**What you have to do:** The answer is a stretch of the material below, returned exactly: the line containing "c’était un jour f", the line containing "לעומת זאת, סמכותו", and all lines between.

START Data shown

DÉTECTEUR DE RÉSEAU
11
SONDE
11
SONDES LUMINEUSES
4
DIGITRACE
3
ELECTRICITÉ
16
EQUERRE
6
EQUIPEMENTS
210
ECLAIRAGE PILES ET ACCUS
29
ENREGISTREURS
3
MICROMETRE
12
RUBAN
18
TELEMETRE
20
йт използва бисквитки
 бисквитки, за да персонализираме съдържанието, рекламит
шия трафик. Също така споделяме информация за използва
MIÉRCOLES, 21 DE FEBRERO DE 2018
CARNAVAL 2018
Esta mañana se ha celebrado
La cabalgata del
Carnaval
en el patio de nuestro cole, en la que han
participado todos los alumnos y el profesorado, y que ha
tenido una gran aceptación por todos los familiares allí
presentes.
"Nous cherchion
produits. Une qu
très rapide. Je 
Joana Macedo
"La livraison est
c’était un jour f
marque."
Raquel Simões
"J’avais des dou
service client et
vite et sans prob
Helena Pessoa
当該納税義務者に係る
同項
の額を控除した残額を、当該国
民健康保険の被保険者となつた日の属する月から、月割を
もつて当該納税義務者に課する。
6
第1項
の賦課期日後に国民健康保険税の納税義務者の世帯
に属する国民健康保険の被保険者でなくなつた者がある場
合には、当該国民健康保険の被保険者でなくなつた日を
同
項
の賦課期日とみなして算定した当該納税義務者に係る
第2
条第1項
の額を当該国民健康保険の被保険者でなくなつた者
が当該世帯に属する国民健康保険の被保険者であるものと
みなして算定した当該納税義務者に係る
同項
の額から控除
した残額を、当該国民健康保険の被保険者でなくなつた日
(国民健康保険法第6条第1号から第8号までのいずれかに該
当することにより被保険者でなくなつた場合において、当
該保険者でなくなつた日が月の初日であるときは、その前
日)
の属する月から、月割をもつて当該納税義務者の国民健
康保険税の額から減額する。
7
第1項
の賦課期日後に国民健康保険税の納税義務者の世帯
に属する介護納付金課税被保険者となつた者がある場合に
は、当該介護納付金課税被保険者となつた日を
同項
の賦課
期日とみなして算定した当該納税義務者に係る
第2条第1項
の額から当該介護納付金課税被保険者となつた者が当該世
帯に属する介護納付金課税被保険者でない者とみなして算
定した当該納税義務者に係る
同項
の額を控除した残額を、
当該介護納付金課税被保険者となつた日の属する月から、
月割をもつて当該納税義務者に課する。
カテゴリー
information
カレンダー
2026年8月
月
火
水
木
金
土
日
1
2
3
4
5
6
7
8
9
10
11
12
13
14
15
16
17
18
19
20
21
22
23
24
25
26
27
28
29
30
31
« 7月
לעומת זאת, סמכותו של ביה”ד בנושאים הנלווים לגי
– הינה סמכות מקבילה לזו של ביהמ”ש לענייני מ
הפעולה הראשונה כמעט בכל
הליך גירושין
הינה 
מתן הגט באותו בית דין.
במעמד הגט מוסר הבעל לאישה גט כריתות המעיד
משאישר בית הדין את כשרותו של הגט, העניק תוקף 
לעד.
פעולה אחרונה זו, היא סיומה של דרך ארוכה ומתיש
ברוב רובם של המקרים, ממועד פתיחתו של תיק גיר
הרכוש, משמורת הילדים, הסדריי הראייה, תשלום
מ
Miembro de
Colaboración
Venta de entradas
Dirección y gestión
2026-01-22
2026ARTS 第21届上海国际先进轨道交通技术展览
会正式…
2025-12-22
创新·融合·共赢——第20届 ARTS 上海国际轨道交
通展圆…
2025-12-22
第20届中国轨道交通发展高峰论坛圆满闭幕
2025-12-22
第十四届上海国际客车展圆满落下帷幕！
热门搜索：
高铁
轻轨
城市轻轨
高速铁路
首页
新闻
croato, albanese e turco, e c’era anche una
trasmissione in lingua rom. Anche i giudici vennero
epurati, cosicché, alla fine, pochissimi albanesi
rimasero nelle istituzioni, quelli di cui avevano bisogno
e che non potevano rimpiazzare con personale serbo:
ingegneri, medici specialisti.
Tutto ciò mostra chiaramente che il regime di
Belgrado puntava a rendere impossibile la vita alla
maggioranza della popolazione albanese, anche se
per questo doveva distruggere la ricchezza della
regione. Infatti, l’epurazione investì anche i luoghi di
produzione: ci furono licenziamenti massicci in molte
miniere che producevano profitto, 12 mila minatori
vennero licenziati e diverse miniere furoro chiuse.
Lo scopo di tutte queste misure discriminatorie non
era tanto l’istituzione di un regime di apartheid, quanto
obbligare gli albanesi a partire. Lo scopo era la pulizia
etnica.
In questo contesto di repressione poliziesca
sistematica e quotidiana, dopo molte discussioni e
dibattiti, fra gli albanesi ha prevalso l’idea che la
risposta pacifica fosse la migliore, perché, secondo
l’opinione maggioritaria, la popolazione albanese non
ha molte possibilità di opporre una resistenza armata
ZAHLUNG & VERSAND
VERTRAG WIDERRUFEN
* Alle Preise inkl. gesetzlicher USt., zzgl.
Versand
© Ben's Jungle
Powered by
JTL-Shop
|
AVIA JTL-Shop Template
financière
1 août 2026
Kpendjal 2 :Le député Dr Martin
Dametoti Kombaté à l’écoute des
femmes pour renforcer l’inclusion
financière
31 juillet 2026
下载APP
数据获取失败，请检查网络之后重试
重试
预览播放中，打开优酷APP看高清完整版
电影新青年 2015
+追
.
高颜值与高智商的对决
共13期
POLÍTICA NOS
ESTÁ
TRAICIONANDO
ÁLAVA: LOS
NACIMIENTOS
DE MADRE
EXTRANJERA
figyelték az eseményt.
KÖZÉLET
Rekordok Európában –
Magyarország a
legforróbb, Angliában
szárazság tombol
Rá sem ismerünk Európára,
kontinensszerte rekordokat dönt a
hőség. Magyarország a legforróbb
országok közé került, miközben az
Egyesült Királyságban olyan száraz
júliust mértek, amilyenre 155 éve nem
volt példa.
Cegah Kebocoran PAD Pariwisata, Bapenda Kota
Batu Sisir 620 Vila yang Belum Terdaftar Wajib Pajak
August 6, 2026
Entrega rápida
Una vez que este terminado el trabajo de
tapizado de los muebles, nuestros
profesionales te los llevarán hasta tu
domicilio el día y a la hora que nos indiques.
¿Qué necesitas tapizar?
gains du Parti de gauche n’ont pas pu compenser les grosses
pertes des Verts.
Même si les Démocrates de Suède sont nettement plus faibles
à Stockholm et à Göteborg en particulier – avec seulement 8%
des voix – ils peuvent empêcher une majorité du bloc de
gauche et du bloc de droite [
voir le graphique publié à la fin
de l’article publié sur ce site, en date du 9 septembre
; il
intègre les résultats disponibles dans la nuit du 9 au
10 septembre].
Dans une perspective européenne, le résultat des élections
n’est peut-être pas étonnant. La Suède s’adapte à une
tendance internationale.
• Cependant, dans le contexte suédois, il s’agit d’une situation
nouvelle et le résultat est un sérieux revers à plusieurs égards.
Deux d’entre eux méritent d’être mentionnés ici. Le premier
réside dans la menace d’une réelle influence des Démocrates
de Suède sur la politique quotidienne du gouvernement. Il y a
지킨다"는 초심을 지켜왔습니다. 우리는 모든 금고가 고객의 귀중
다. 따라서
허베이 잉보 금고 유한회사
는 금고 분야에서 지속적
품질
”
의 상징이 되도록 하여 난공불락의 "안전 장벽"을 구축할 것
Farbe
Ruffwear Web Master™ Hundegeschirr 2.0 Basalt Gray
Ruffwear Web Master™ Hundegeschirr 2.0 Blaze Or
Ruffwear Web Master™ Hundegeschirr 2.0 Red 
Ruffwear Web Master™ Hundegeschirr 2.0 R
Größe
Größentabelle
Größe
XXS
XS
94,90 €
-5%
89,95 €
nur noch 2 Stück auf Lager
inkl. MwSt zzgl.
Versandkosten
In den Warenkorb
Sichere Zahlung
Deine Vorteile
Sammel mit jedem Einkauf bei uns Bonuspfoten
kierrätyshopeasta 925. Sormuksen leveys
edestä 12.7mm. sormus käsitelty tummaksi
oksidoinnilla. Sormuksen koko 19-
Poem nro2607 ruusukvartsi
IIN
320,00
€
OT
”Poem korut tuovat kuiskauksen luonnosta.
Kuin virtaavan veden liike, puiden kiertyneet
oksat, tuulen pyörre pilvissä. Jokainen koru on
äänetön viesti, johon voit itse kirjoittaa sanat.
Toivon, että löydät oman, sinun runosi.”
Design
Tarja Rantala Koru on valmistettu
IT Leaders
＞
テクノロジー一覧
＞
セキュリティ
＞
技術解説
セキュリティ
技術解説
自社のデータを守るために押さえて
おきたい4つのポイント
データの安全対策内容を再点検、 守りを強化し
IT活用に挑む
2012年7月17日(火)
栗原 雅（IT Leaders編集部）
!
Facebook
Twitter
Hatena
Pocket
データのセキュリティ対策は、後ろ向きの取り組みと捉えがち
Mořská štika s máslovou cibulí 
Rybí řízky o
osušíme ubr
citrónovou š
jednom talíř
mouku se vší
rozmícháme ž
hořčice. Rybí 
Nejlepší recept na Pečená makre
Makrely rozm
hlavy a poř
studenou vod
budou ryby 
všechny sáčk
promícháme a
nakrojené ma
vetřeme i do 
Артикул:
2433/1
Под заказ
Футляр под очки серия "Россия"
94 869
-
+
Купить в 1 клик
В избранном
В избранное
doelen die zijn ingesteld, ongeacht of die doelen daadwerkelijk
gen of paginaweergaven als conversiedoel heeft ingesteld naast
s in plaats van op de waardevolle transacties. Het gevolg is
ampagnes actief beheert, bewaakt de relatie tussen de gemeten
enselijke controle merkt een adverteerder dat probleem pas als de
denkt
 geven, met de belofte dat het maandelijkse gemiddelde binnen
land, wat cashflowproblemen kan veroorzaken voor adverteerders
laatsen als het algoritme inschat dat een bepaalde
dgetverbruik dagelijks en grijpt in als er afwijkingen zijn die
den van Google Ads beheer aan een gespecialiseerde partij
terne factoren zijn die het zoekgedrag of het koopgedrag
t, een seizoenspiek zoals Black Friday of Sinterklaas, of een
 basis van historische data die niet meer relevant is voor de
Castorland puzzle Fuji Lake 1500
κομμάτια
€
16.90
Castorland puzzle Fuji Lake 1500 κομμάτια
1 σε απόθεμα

END Data shown

**Result of the task:**
c’était un jour f
marque."
Raquel Simões
"J’avais des dou
service client et
vite et sans prob
Helena Pessoa
当該納税義務者に係る
同項
の額を控除した残額を、当該国
民健康保険の被保険者となつた日の属する月から、月割を
もつて当該納税義務者に課する。
6
第1項
の賦課期日後に国民健康保険税の納税義務者の世帯
に属する国民健康保険の被保険者でなくなつた者がある場
合には、当該国民健康保険の被保険者でなくなつた日を
同
項
の賦課期日とみなして算定した当該納税義務者に係る
第2
条第1項
の額を当該国民健康保険の被保険者でなくなつた者
が当該世帯に属する国民健康保険の被保険者であるものと
みなして算定した当該納税義務者に係る
同項
の額から控除
した残額を、当該国民健康保険の被保険者でなくなつた日
(国民健康保険法第6条第1号から第8号までのいずれかに該
当することにより被保険者でなくなつた場合において、当
該保険者でなくなつた日が月の初日であるときは、その前
日)
の属する月から、月割をもつて当該納税義務者の国民健
康保険税の額から減額する。
7
第1項
の賦課期日後に国民健康保険税の納税義務者の世帯
に属する介護納付金課税被保険者となつた者がある場合に
は、当該介護納付金課税被保険者となつた日を
同項
の賦課
期日とみなして算定した当該納税義務者に係る
第2条第1項
の額から当該介護納付金課税被保険者となつた者が当該世
帯に属する介護納付金課税被保険者でない者とみなして算
定した当該納税義務者に係る
同項
の額を控除した残額を、
当該介護納付金課税被保険者となつた日の属する月から、
月割をもつて当該納税義務者に課する。
カテゴリー
information
カレンダー
2026年8月
月
火
水
木
金
土
日
1
2
3
4
5
6
7
8
9
10
11
12
13
14
15
16
17
18
19
20
21
22
23
24
25
26
27
28
29
30
31
« 7月
לעומת זאת, סמכותו של ביה”ד בנושאים הנלווים לגי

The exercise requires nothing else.